- To do:
Please write out each entry below exactly as it appears.
*** Opening Excerpted data ***
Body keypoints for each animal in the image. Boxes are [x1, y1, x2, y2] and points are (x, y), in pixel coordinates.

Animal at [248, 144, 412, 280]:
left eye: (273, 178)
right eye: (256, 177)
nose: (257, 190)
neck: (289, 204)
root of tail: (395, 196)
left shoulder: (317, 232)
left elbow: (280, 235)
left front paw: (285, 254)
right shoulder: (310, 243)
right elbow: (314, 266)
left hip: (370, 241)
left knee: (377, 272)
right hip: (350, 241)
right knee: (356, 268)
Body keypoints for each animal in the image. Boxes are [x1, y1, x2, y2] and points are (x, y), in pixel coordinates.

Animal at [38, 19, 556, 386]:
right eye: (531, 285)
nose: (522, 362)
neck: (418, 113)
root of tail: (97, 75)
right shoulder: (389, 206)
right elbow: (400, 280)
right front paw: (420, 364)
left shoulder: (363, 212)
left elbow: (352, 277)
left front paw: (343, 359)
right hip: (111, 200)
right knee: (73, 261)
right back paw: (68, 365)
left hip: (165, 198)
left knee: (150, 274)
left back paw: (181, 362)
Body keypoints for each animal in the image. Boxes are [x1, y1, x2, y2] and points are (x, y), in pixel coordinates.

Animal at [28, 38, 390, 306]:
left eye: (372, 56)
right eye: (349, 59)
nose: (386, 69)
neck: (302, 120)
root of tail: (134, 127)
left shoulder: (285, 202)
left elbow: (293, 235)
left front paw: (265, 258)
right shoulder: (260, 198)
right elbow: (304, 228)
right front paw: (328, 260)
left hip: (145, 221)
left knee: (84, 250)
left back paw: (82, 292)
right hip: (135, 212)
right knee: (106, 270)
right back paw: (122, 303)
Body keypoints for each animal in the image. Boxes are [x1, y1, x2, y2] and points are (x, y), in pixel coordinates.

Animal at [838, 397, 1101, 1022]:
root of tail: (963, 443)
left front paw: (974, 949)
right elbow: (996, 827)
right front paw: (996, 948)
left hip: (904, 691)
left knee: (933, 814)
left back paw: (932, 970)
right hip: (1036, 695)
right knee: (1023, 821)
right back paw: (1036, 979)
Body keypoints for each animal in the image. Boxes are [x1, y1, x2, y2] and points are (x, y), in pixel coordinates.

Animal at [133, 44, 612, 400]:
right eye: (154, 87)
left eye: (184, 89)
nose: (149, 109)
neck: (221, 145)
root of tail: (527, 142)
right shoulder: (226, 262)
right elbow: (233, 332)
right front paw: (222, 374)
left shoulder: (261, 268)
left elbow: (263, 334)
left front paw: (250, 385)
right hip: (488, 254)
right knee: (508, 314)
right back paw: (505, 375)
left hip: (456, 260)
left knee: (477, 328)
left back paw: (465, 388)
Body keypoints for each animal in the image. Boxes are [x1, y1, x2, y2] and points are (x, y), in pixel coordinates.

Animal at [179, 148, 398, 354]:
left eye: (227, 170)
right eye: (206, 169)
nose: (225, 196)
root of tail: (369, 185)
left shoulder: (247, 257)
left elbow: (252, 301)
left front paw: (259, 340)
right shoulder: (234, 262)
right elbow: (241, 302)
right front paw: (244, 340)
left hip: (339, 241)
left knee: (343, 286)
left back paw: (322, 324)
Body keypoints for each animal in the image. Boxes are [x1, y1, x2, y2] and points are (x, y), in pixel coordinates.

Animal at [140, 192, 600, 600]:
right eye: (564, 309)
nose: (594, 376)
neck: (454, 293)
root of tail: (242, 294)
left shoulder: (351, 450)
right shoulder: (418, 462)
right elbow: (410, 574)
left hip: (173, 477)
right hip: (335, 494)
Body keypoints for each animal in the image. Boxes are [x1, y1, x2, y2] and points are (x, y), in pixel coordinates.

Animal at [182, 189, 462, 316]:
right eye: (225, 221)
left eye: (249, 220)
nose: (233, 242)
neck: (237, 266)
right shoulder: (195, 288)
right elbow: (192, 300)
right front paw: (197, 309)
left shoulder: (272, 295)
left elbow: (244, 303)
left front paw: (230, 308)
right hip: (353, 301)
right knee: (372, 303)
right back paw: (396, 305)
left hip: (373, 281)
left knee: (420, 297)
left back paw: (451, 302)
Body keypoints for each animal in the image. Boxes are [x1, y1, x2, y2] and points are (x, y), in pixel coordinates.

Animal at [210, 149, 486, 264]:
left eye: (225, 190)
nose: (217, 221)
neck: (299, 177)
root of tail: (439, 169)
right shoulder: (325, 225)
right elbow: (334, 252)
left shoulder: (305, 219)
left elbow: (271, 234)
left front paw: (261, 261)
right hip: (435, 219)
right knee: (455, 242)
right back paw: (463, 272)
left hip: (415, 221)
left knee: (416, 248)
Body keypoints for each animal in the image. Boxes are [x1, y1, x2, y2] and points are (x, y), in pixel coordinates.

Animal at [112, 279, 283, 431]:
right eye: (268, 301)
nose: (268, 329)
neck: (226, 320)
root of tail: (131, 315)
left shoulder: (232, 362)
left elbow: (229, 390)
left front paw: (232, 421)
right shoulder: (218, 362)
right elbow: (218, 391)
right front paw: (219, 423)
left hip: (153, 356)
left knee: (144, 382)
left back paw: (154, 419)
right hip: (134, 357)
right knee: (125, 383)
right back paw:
*** Closing Excerpted data ***
- Finished exercise:
Body keypoints for each animal in the image. Boxes are [x1, y1, x2, y2] and points are (x, y), in pixel coordinates.

Animal at [248, 144, 412, 280]:
left eye: (273, 178)
right eye: (256, 177)
nose: (257, 190)
neck: (289, 204)
root of tail: (395, 196)
left shoulder: (317, 232)
left elbow: (280, 235)
left front paw: (285, 254)
right shoulder: (310, 243)
right elbow: (314, 266)
left hip: (370, 241)
left knee: (377, 272)
right hip: (350, 241)
right knee: (356, 268)
Body keypoints for each animal in the image. Boxes are [x1, y1, x2, y2] and points are (x, y), in pixel coordinates.

Animal at [38, 19, 556, 386]:
right eye: (531, 285)
nose: (522, 362)
neck: (418, 113)
root of tail: (97, 75)
right shoulder: (389, 206)
right elbow: (400, 280)
right front paw: (420, 364)
left shoulder: (363, 212)
left elbow: (352, 277)
left front paw: (343, 359)
right hip: (111, 200)
right knee: (73, 261)
right back paw: (68, 365)
left hip: (165, 198)
left knee: (150, 274)
left back paw: (181, 362)
Body keypoints for each animal in the image. Boxes are [x1, y1, x2, y2] and points are (x, y), in pixel coordinates.

Animal at [28, 38, 390, 306]:
left eye: (372, 56)
right eye: (349, 59)
nose: (386, 69)
neck: (302, 120)
root of tail: (134, 127)
left shoulder: (285, 202)
left elbow: (293, 235)
left front paw: (265, 258)
right shoulder: (260, 198)
right elbow: (304, 228)
right front paw: (328, 260)
left hip: (145, 221)
left knee: (84, 250)
left back paw: (82, 292)
right hip: (135, 212)
right knee: (106, 270)
right back paw: (122, 303)
Body keypoints for each animal in the image. Boxes are [x1, y1, x2, y2] and points are (x, y), in pixel coordinates.

Animal at [838, 397, 1101, 1022]:
root of tail: (963, 443)
left front paw: (974, 949)
right elbow: (996, 827)
right front paw: (996, 948)
left hip: (904, 691)
left knee: (933, 814)
left back paw: (932, 970)
right hip: (1036, 695)
right knee: (1023, 821)
right back paw: (1036, 979)
Body keypoints for each animal in the image. Boxes are [x1, y1, x2, y2] and points are (x, y), in pixel coordinates.

Animal at [133, 44, 612, 400]:
right eye: (154, 87)
left eye: (184, 89)
nose: (149, 109)
neck: (221, 145)
root of tail: (527, 142)
right shoulder: (226, 262)
right elbow: (233, 332)
right front paw: (222, 374)
left shoulder: (261, 268)
left elbow: (263, 334)
left front paw: (250, 385)
right hip: (488, 254)
right knee: (508, 314)
right back paw: (505, 375)
left hip: (456, 260)
left knee: (477, 328)
left back paw: (465, 388)
Body keypoints for each animal in the image. Boxes are [x1, y1, x2, y2] and points are (x, y), in pixel coordinates.

Animal at [179, 148, 398, 354]:
left eye: (227, 170)
right eye: (206, 169)
nose: (225, 196)
root of tail: (369, 185)
left shoulder: (247, 257)
left elbow: (252, 301)
left front paw: (259, 340)
right shoulder: (234, 262)
right elbow: (241, 302)
right front paw: (244, 340)
left hip: (339, 241)
left knee: (343, 286)
left back paw: (322, 324)
Body keypoints for each animal in the image. Boxes are [x1, y1, x2, y2] and points are (x, y), in pixel coordinates.

Animal at [140, 192, 600, 600]:
right eye: (564, 309)
nose: (594, 376)
neck: (454, 293)
root of tail: (242, 294)
left shoulder: (351, 450)
right shoulder: (418, 462)
right elbow: (410, 574)
left hip: (173, 477)
right hip: (335, 494)
Body keypoints for each animal in the image. Boxes are [x1, y1, x2, y2] and points are (x, y), in pixel coordinates.

Animal at [182, 189, 462, 316]:
right eye: (225, 221)
left eye: (249, 220)
nose: (233, 242)
neck: (237, 266)
right shoulder: (195, 288)
right elbow: (192, 300)
right front paw: (197, 309)
left shoulder: (272, 295)
left elbow: (244, 303)
left front paw: (230, 308)
right hip: (353, 301)
right knee: (372, 303)
right back paw: (396, 305)
left hip: (373, 281)
left knee: (420, 297)
left back paw: (451, 302)
Body keypoints for each animal in the image. Boxes are [x1, y1, x2, y2] and points are (x, y), in pixel coordinates.

Animal at [210, 149, 486, 264]:
left eye: (225, 190)
nose: (217, 221)
neck: (299, 177)
root of tail: (439, 169)
right shoulder: (325, 225)
right elbow: (334, 252)
left shoulder: (305, 219)
left elbow: (271, 234)
left front paw: (261, 261)
right hip: (435, 219)
right knee: (455, 242)
right back paw: (463, 272)
left hip: (415, 221)
left knee: (416, 248)
Body keypoints for each animal in the image. Boxes are [x1, y1, x2, y2] and points are (x, y), in pixel coordinates.

Animal at [112, 279, 283, 431]:
right eye: (268, 301)
nose: (268, 329)
neck: (226, 320)
root of tail: (131, 315)
left shoulder: (232, 362)
left elbow: (229, 390)
left front paw: (232, 421)
right shoulder: (218, 362)
right elbow: (218, 391)
right front paw: (219, 423)
left hip: (153, 356)
left knee: (144, 382)
left back paw: (154, 419)
right hip: (134, 357)
right knee: (125, 383)
right back paw:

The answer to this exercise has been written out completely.